3. A Tester's Job is to Find Bugs
I don't blame you if you don't see how this is a myth or misconception -- many don't. It is easy, especial for someone who has just recently started her career as a software tester, to get confused about her responsibilities as a tester. And many often fall into the trap of believing that finding lot of bugs in the software is their prime goal.
I admit that finding bugs in the software is an important part of what a tester should do. But the story doesn't end there. Along with just finding bugs, testers do analyze the requirements, review the product architecture, provide ideas to make the product more user-friendly, validate the help documents and a lot of other things.
4. Testers Add No Value to The Software
People who conceive this myth often are made to believe that a tester’s role is strictly limited and adds no value to the product.
On the contrary, a skilled tester is often an expert of the system (product) under test. Unlike the programmers who often spend most of their time working on a very specific area, function or component of the application, the tester analyzes and understands how the entire system works from an end-to-end standpoint. Testers get a better chance to demonstrate their understanding of the product in a way that adds value to to the product.
5. Test Automation Will Eliminate Human Testers:
This is perhaps the most outrageous prediction that many so called self-proclaimed test automation gurus are making at the moment. What is even more insane is the fact that there are actually testers who are believing it!
Can test automation tools replace human testers? I'd say a big NO. Why this is not going to happen ever, is simple. I remember not so long ago when the concept of Computer-aided software engineering (CASE) emerged and suddenly people started talking how computers would start writing codes and in turn can make human programmers obsolete. But whether that actually happened is a matter of everyone's guess today.

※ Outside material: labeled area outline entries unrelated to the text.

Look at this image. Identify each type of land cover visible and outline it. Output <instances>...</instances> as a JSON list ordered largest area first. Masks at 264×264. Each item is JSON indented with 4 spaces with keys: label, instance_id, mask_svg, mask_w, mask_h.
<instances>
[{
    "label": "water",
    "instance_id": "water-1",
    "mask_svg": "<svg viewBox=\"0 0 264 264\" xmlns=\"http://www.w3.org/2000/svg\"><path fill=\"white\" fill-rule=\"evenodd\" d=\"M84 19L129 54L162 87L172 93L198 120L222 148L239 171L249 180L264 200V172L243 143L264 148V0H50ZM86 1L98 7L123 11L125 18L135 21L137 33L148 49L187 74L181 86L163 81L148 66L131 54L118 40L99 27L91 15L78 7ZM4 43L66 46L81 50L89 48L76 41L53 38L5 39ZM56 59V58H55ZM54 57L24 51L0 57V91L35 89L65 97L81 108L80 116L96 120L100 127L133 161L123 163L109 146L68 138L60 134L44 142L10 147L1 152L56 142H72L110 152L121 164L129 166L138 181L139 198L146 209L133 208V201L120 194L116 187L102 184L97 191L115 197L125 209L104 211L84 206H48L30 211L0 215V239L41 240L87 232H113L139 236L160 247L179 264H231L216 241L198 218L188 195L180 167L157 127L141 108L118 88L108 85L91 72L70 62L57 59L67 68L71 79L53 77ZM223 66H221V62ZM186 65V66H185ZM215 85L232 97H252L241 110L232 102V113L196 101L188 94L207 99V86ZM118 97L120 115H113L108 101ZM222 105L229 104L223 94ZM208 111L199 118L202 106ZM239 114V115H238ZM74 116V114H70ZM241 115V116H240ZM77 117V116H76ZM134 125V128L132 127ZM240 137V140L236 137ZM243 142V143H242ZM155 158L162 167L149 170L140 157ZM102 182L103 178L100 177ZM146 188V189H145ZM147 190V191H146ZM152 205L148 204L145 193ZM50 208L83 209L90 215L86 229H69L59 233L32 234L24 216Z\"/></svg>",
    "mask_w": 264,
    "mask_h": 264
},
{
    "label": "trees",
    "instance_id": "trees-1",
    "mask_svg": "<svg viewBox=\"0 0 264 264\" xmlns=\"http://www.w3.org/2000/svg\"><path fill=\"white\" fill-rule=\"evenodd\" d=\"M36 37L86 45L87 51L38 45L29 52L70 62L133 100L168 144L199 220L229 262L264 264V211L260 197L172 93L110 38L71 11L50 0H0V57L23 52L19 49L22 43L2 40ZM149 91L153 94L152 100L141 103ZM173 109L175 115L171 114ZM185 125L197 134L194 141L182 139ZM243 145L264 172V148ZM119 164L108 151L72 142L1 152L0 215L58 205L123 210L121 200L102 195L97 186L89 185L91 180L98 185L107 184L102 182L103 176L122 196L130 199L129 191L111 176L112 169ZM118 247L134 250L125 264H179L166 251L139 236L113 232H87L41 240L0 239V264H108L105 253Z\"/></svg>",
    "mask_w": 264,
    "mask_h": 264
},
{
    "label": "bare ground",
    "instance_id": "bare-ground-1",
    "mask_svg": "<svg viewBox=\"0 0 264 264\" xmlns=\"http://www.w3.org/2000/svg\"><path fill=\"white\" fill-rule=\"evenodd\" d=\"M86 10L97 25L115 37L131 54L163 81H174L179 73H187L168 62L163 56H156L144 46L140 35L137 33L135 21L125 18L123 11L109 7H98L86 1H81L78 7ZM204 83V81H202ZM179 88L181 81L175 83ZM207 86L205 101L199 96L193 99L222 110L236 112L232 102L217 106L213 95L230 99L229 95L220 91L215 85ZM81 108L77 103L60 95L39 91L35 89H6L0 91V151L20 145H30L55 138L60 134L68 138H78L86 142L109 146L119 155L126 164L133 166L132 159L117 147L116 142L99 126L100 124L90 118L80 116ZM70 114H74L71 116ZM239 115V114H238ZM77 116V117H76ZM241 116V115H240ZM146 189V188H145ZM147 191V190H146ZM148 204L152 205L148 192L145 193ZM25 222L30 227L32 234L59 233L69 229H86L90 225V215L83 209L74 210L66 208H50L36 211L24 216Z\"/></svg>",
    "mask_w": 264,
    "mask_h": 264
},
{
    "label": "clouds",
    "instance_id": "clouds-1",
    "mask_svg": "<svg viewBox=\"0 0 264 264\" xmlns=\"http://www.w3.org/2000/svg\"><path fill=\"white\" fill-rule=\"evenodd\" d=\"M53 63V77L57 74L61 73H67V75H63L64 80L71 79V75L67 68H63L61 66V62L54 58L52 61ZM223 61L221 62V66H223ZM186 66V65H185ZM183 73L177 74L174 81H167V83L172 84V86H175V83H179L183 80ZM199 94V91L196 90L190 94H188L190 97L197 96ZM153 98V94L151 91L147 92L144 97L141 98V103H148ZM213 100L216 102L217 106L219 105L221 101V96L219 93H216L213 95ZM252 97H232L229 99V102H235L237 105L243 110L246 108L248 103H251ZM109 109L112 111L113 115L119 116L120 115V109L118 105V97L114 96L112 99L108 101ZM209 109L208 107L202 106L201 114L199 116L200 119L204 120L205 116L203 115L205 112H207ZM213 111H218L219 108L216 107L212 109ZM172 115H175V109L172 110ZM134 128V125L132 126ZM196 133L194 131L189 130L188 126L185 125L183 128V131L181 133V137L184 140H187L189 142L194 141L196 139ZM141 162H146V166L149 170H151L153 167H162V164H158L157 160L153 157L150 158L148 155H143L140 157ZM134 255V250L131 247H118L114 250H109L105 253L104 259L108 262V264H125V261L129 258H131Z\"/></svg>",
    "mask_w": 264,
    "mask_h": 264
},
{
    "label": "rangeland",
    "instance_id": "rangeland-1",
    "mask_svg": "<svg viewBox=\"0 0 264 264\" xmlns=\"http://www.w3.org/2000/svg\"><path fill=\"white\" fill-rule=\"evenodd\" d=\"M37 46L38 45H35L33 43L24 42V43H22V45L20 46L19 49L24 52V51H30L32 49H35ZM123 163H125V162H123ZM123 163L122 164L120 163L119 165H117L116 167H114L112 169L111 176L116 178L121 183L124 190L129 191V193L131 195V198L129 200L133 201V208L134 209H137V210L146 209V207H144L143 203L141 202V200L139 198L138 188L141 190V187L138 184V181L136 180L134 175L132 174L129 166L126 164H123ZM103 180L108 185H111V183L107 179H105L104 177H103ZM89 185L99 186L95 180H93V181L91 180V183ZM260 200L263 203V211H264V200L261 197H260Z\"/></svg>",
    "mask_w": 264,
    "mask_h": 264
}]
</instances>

Similarly test automation is never going to replace human testers, UNLESS, of course, humanoid auto-bots take over our planet one day. Until that (judgment day) arrives, we human testers will never be expendable for a very simple reason. We have something that the test automation tools do not have; it is 'emotions'. And since the users of the software we test are almost always be humans, it is the human testers who are going to have this advantage of testing it better than any automation tools.
For instance, a tool can tell me if the fonts, color and layout of a screen is as per the test script but it can never tell me if a human being is going to find that screen pleasant enough to use.
Having said that, test automation tools are not necessarily bad for testing. They can actually be useful for testing certain aspects of testing (like large calculations, testing involving performance and load, repeated regression tests etc) that would otherwise be very time-consuming and hectic for a normal human tester. Hence, under certain contexts, automation tools can act as supplementary tools to aid human testers; NOT to replace them.